Health care administration programs typically add to coursework with experience training via completion of an internship in a facility supervised by a practicing health care administrator. Schools may also offer a professional practice session or a practicum.

Educational Requirements

Admission criteria typically require incoming students to hold a GED certificate or high school diploma, in addition to completing prerequisite courses with a minimum satisfactory grade point average before they are allowed to begin core coursework.


The coursework of a health care administration program features program planning and leadership techniques. Additionally, coursework in business and science must typically be completed to supplement general education courses.
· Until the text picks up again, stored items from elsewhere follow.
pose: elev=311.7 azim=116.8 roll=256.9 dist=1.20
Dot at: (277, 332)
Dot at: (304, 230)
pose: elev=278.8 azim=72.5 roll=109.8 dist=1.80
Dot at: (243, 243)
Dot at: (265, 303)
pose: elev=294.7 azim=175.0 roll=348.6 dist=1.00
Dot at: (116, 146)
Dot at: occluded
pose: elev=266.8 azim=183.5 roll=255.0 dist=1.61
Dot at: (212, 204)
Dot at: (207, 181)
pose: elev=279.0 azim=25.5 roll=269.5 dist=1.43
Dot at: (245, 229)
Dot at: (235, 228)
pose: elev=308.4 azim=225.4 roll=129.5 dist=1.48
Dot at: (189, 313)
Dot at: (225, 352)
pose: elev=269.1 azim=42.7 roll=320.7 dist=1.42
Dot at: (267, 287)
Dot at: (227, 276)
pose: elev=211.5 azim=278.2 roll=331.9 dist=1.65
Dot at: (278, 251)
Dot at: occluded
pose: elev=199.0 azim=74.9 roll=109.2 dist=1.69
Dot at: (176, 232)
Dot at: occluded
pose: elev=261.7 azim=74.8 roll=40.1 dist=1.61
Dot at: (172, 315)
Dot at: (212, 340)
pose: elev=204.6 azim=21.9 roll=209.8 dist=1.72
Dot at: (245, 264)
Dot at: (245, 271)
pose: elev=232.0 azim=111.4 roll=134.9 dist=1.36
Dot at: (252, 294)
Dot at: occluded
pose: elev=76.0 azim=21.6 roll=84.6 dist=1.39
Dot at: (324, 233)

Core coursework may include topic areas such as:

•Financial management in health care
•Health services planning
•Evaluation and measurement
•Health personnel management
•Quality assurance

Career Choices

Those who complete the bachelor’s degree program may seek entry-level careers with many employers in the private and public sectors. In addition to numerous positions in health care facilities, these professionals may also seek occupations with health care suppliers or insurance companies. They can choose from popular career options such as:

•Clinical director
•Health care executive
•Health service manager
•Health care administrator
•Health care program director

Job and Wage Outlook

Over the 2010 – 2020 decade, job growth rates of 22% have been predicted for medical and health services administrators (U.S. Bureau of Labor Statistics). In May 2012, these professionals brought home an average annual wage of $88,580 (BLS).

Continuing Education and Certification Choices

Graduates from the bachelor’s degree program can seek continued education by earning master’s degree – either a Master of Business Administration (M.B.A.) or Master of Science (M.S.) – and doctoral degrees in the field. To earn a doctoral degree in health administration, an interested individual must complete a doctoral project, and the degree could enable them to enter careers in academia or research.

Directors at nursing care facilities, as well as those in assisted living centers are required in every state to obtain licensure (BLS). Each state may have its unique licensing standards; although, experience, education and age requirements appear to be common requirements among many states’ public health departments. Experienced health care administrators should look into professional certifications, such as the Professional Association of Health Care Office Management’s Certified Medical Manager credential.